Spoiler: If you put all the cores of one CPU offline with that command then you won't be able to access the RAM and PCI slots connected to that CPU and you might observe strange behaviour.

Is it possible to go one step further and completely power down a CPU socket and maybe the associated RAM banks too, almost as if they were removed from the board?

There is some documentation about Linux kernel hotplug and it suggests x86 only.  Maybe this would be good for another bounty but first it is important to understand whether the Raptor and POWER9 hardware supports this and whether it would lead to energy savings or other benefits.

Problems that would be solved with this:

- reducing heat output from Talos II workstations during summer heatwaves

- extending runtime for a system on UPS batteries
Debian Developer
https://danielpocock.com

ejfluhr

  • Newbie
  • *
  • Posts: 44
  • Karma: +3/-0
    • View Profile
Re: CPU hotplug / completely power down one CPU in a multi-CPU system
« Reply #1 on: July 29, 2020, 05:31:38 pm »
Do the cores remain powered on but idle when doing that, or does the OS+firmware actually power-gate the cores and caches?   Ideally the cores and caches are power gated for maximum savings, but I'm not sure if the open-source setups fully implement all the stop states.

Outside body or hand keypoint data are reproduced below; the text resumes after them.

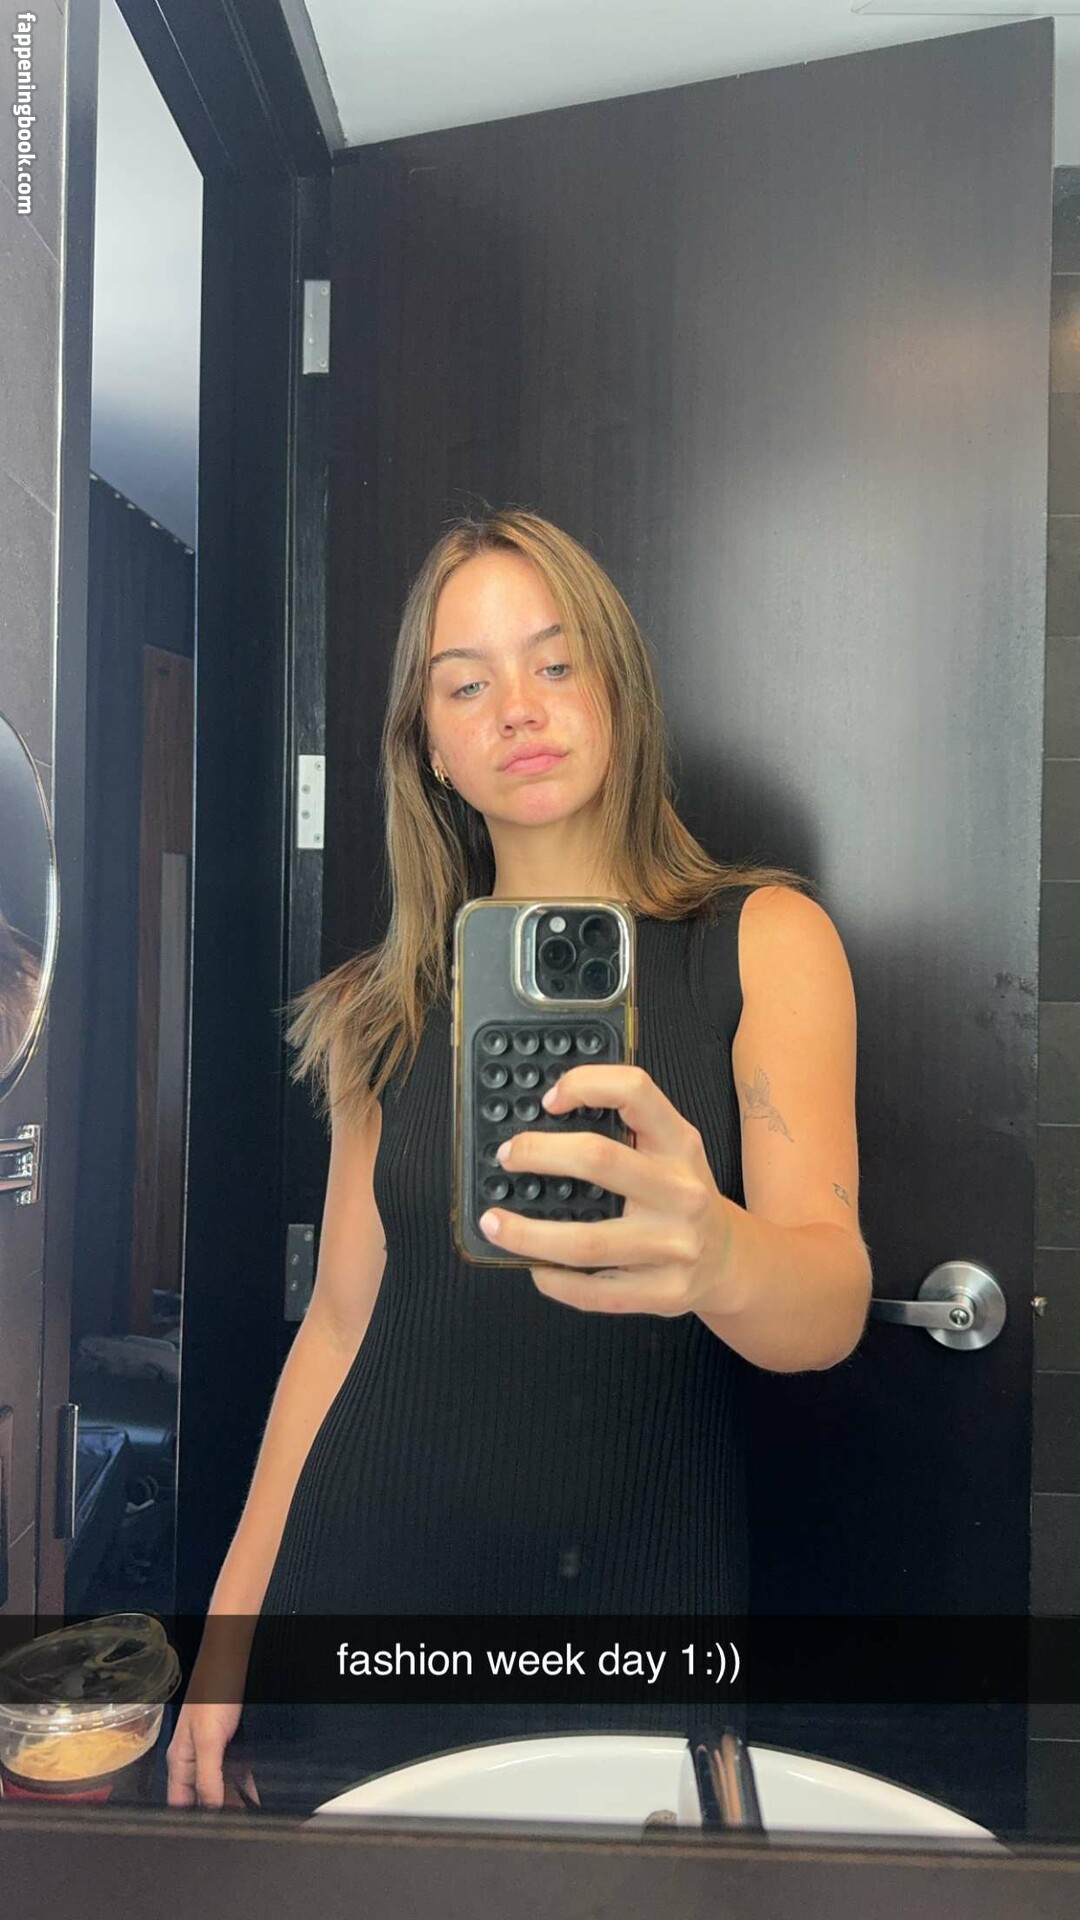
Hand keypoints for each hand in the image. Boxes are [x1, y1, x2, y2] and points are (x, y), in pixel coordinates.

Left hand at [477, 1064, 736, 1315]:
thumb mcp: (672, 1149)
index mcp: (680, 1144)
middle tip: (507, 1157)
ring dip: (528, 1234)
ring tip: (494, 1223)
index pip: (635, 1092)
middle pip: (599, 1159)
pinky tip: (535, 1266)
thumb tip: (547, 1114)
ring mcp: (674, 1247)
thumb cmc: (681, 1195)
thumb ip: (627, 1127)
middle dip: (539, 1154)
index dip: (585, 1085)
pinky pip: (594, 1292)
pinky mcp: (664, 1293)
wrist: (730, 1259)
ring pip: (586, 1242)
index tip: (548, 1100)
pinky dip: (553, 1279)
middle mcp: (681, 1192)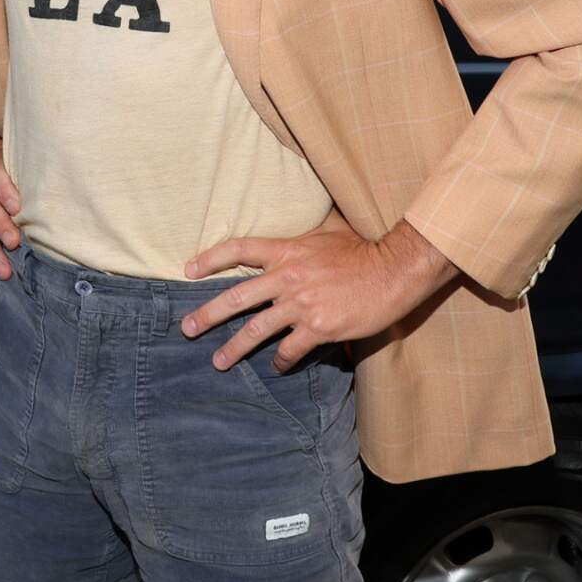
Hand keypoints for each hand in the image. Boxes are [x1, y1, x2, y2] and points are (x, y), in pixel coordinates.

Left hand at [182, 220, 462, 371]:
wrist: (394, 271)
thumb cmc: (366, 249)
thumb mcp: (331, 230)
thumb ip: (310, 230)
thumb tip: (308, 215)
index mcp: (288, 250)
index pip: (240, 249)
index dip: (211, 258)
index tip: (189, 270)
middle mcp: (288, 277)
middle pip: (237, 297)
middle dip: (207, 315)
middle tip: (187, 328)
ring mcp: (301, 305)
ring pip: (256, 330)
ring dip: (233, 349)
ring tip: (219, 362)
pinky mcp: (318, 328)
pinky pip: (290, 349)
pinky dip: (281, 360)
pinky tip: (278, 366)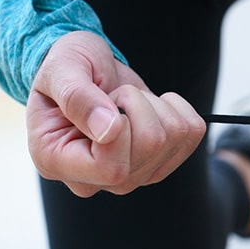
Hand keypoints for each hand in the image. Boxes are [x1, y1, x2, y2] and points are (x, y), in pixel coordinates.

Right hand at [26, 31, 205, 196]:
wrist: (85, 71)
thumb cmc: (64, 69)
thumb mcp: (60, 69)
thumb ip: (77, 97)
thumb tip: (109, 130)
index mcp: (57, 162)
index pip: (112, 168)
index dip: (121, 127)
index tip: (106, 100)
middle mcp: (95, 179)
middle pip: (150, 149)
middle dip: (138, 104)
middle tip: (113, 96)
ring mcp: (130, 176)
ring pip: (172, 140)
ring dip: (154, 105)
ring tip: (125, 100)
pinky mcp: (158, 163)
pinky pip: (191, 133)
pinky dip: (177, 107)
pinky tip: (149, 105)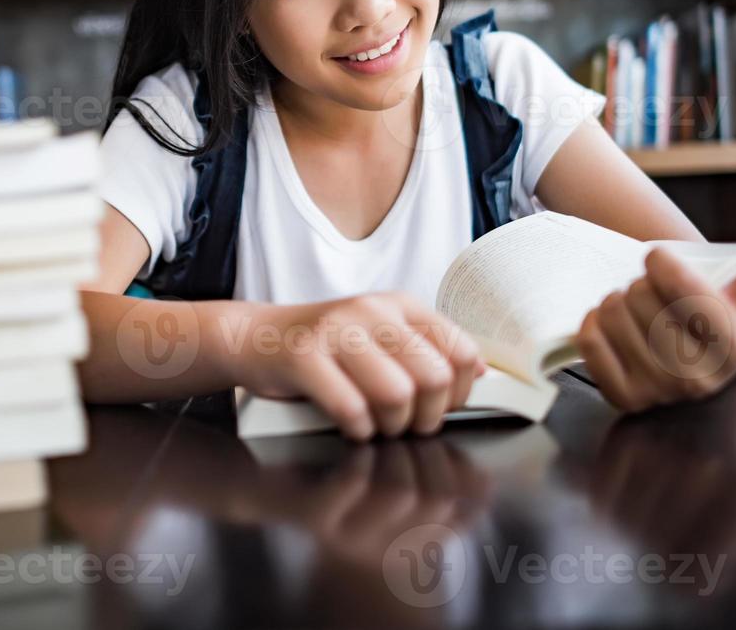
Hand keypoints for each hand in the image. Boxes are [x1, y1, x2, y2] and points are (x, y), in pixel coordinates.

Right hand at [226, 293, 485, 440]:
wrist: (255, 337)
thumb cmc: (325, 348)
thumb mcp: (381, 336)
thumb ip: (427, 351)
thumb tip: (480, 373)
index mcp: (399, 305)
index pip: (461, 350)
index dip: (461, 391)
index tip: (443, 406)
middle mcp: (371, 311)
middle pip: (434, 377)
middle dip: (427, 416)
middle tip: (407, 424)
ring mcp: (336, 331)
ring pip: (397, 395)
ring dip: (392, 426)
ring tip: (378, 425)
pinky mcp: (304, 357)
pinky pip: (351, 408)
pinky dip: (358, 430)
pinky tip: (352, 426)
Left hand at [575, 232, 735, 412]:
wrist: (701, 360)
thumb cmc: (726, 317)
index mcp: (732, 346)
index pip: (680, 287)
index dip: (661, 263)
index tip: (658, 259)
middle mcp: (697, 376)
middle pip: (639, 295)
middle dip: (642, 283)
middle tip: (653, 293)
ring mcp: (659, 390)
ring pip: (612, 314)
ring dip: (617, 300)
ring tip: (635, 308)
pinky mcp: (625, 396)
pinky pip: (590, 342)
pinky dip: (593, 322)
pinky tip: (612, 322)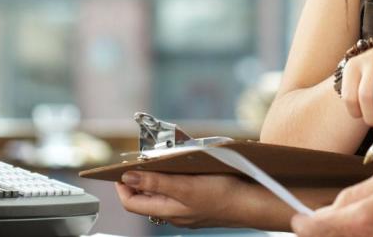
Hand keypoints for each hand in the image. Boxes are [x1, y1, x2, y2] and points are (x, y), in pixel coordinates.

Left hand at [115, 170, 317, 230]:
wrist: (253, 203)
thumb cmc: (224, 195)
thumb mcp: (186, 186)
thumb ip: (156, 181)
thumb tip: (129, 177)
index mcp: (168, 210)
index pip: (132, 201)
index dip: (122, 185)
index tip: (119, 168)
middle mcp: (175, 213)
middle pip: (147, 196)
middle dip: (141, 177)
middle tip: (143, 158)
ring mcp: (189, 210)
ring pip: (164, 193)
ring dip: (160, 176)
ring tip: (164, 159)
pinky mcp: (201, 203)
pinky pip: (180, 191)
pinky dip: (176, 178)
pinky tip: (187, 167)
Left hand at [291, 165, 372, 236]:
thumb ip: (357, 194)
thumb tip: (336, 207)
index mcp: (364, 222)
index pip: (317, 230)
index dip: (304, 224)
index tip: (297, 220)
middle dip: (326, 230)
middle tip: (324, 221)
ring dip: (347, 232)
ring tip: (360, 219)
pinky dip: (367, 234)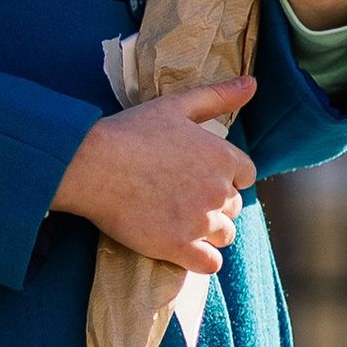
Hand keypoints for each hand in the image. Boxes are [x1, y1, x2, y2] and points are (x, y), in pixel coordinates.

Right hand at [51, 77, 256, 275]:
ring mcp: (200, 220)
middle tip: (179, 198)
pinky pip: (210, 264)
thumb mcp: (176, 106)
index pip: (245, 176)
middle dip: (213, 205)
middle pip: (233, 207)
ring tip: (176, 221)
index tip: (197, 177)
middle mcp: (218, 190)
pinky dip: (201, 259)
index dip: (224, 177)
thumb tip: (253, 83)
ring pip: (224, 236)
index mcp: (223, 157)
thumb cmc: (131, 132)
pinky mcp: (179, 246)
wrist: (92, 164)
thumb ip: (218, 96)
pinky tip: (181, 248)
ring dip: (207, 232)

Note that the maximum boost frequency may also go up, offsetting the power reduction slightly until the technology-limited frequency is reached.  Although given the plots in this link, it may be that the procs naturally run at Fmax/Vmax most of the time as their active power tends to run toward idle:
   https://forums.raptorcs.com/index.php/topic,99.0.html

Some other good posts on power readings that seem relevant:
   https://forums.raptorcs.com/index.php/topic,199.0.html
   https://forums.raptorcs.com/index.php/topic,135.0.html
   
(I know a lot about the processor, not so much about Linux and I don't have a Raptor system to play with so can't test anything.)

Regards, Eric
« Last Edit: October 23, 2020, 03:54:24 pm by ejfluhr »